_Source material_
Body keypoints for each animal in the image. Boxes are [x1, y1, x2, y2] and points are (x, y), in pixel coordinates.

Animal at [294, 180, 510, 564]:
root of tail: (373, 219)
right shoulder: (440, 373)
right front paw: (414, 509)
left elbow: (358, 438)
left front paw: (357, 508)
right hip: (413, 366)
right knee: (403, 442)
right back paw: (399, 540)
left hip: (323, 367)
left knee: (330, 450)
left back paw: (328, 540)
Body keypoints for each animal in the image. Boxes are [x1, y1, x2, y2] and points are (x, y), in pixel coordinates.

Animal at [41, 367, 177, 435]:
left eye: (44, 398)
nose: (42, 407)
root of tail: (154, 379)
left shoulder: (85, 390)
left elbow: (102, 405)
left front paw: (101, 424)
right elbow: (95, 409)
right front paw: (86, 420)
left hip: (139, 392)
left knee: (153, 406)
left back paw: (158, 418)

---

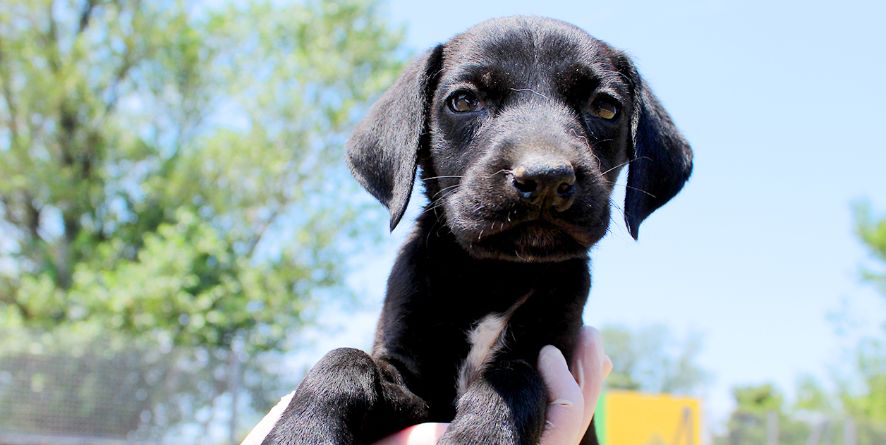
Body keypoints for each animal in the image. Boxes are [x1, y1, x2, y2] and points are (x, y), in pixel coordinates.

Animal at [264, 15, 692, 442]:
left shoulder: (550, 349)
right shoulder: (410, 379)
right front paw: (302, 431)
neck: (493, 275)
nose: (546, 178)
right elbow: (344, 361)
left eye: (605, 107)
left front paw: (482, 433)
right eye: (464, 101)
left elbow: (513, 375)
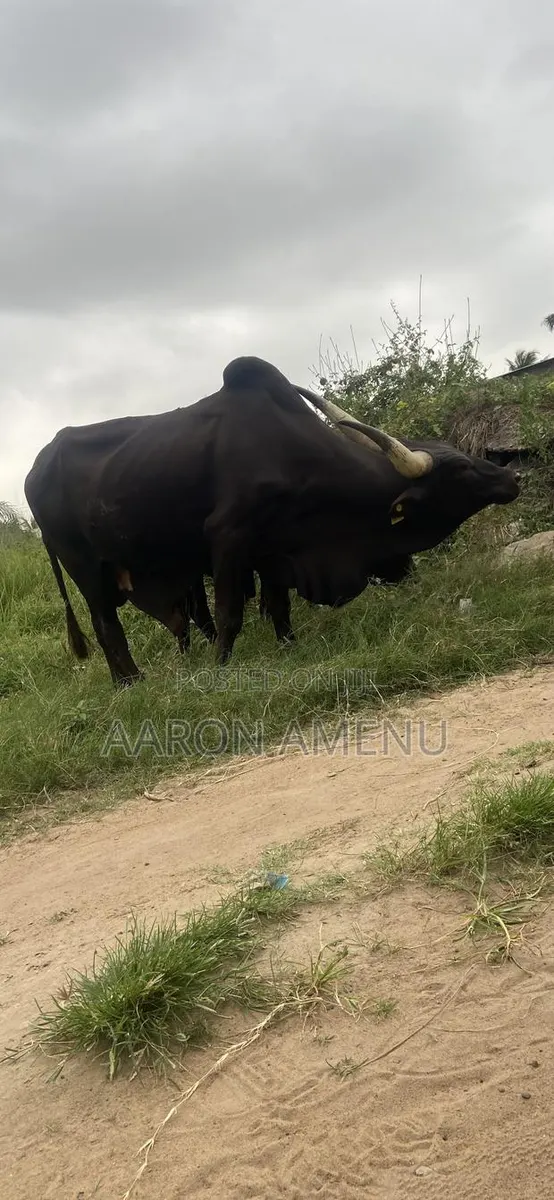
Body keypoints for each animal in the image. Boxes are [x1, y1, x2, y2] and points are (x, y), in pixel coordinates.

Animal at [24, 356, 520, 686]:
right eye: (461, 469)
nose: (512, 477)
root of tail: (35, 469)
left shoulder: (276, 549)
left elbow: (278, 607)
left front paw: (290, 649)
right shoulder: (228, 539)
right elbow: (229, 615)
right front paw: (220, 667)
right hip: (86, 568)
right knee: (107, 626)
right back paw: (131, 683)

...

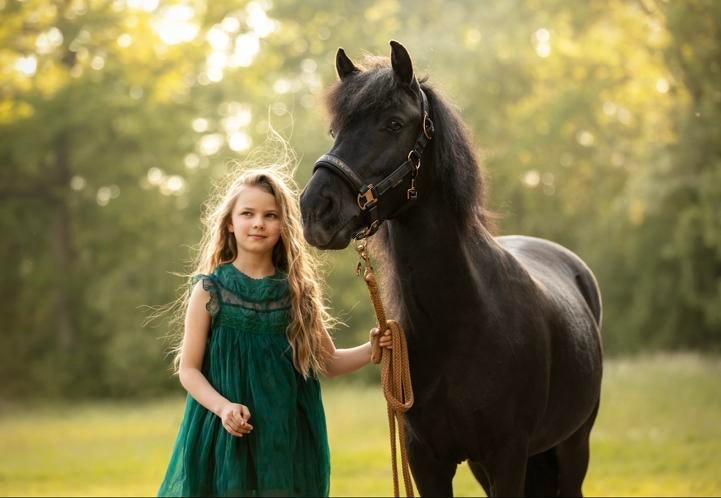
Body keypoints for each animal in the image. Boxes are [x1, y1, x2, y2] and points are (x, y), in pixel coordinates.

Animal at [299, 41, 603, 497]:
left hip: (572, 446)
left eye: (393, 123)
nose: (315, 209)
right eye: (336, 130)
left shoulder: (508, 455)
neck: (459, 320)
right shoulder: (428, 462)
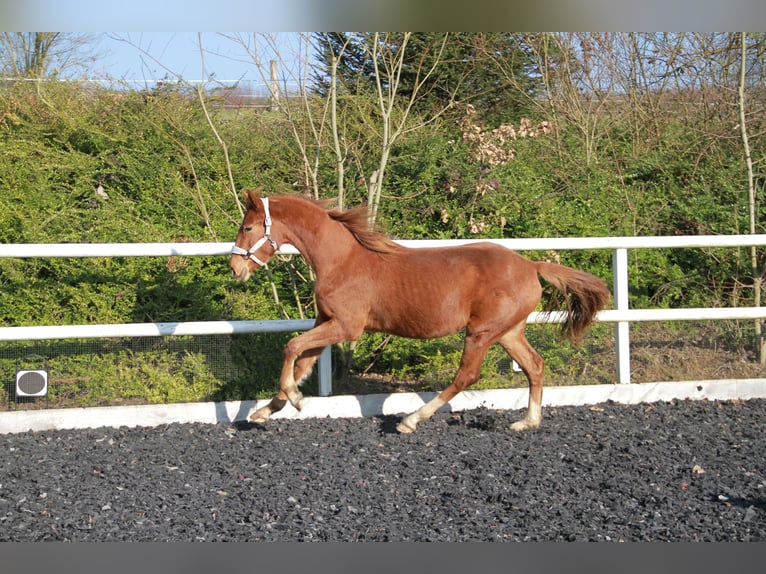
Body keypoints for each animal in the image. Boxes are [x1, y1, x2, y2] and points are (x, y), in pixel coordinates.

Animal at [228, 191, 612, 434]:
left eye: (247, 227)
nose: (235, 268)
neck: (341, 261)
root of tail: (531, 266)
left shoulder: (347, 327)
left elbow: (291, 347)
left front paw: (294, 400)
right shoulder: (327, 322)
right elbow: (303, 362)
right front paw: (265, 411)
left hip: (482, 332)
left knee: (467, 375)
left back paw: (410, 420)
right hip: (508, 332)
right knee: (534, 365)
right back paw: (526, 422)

_Task goal_
When you reach the line in the material above that holds "left elbow: (291, 347)", begin reproducing lines exactly, and stop after the line that holds "right back paw: (526, 422)".

_Expected answer_
left elbow: (291, 347)
left front paw: (294, 400)
right shoulder: (327, 322)
right elbow: (303, 362)
right front paw: (265, 411)
left hip: (482, 332)
left knee: (467, 375)
left back paw: (410, 420)
right hip: (508, 332)
right knee: (534, 365)
right back paw: (526, 422)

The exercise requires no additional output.